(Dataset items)
════
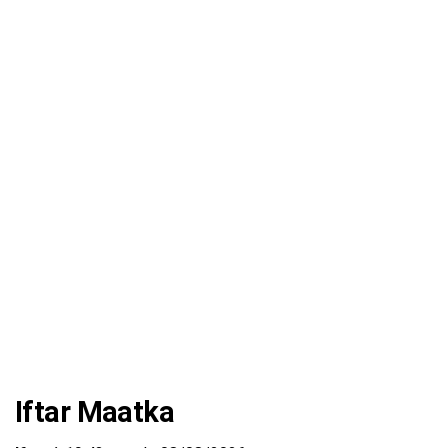
Iftar Maatka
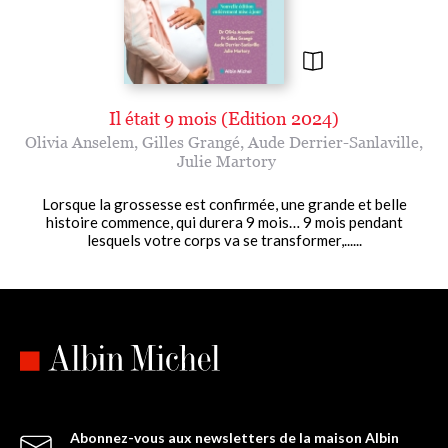
Il était 9 mois (Edition 2024)
Olivia Anselem
,
Gilles Grangé
,
Aude Derrier-Sanlaville
,
Julie Martory
Lorsque la grossesse est confirmée, une grande et belle
histoire commence, qui durera 9 mois… 9 mois pendant
lesquels votre corps va se transformer,......
Abonnez-vous aux newsletters de la maison Albin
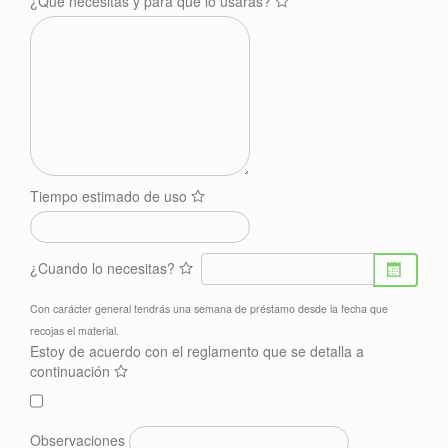
¿Qué necesitas y para que lo usarás?
Tiempo estimado de uso
¿Cuando lo necesitas?
Con carácter general tendrás una semana de préstamo desde la fecha que
recojas el material.
Estoy de acuerdo con el reglamento que se detalla a
continuación
Observaciones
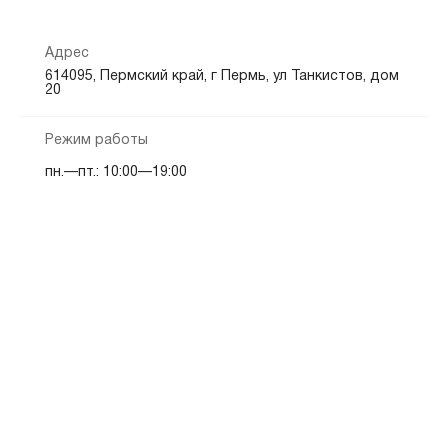
Адрес
614095, Пермский край, г Пермь, ул Танкистов, дом
20
Режим работы
пн.—пт.: 10:00—19:00
Показать на карте
Скопировать адрес
Операционный офис «Губернский»
(342) 257-00-82
ул Клименко, д 2
телефон
адрес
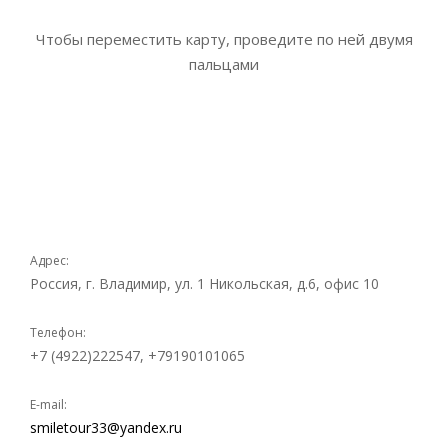
Чтобы переместить карту, проведите по ней двумя
пальцами
Адрес:
Россия, г. Владимир, ул. 1 Никольская, д.6, офис 10
Телефон:
+7 (4922)222547, +79190101065
E-mail:
smiletour33@yandex.ru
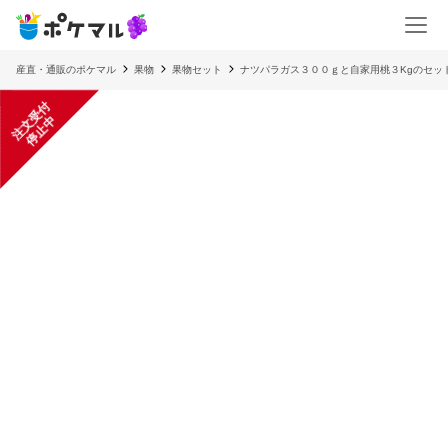
産直・通販のポケマル
果物
果物セット
ナツパラガス３００ｇと自家用桃３Kgのセッ
注
文
受
付
停
止
中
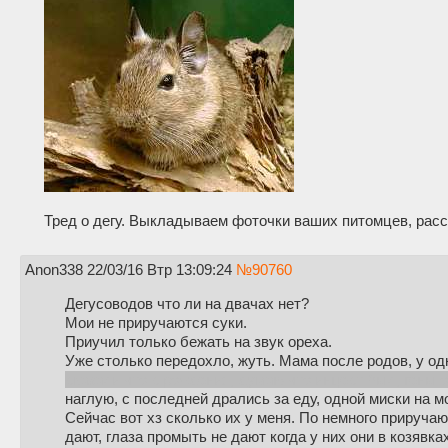
Тред о дегу. Выкладываем фоточки ваших питомцев, рас
Anon338
22/03/16 Втр 13:09:24
№
90760
Дегусоводов что ли на двачах нет?
Мои не приручаются суки.
Приучил только бежать на звук ореха.
Уже столько передохло, жуть. Мама после родов, у одн
сказали что с рождения, думаю что инцест был, гены 
наглую, с последней дрались за еду, одной миски на м
Сейчас вот хз сколько их у меня. По немного приручаю
дают, глаза промыть не дают когда у них они в козявках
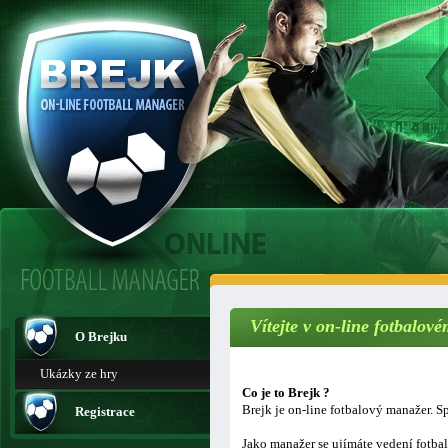
Vítejte v on-line fotbalo
O Brejku
Ukázky ze hry
Co je to Brejk ?
Brejk je on-line fotbalový manažer. Sp
Registrace
Jako manažer se ujímáte vedení fotba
════
- _Problem description_
Render the lines from the start of the material through the line containing "Abonnez-vous aux newsletters", both ends included, as a numbered list, omitting blank lines and leaving the pictures out of the answer.

- _Answer to this problem_
1. Iftar Maatka
2. Il était 9 mois (Edition 2024)
3. Olivia Anselem
4. ,
5. Gilles Grangé
6. ,
7. Aude Derrier-Sanlaville
8. ,
9. Julie Martory
10. Lorsque la grossesse est confirmée, une grande et belle
11. histoire commence, qui durera 9 mois… 9 mois pendant
12. lesquels votre corps va se transformer,......
13. Abonnez-vous aux newsletters de la maison Albin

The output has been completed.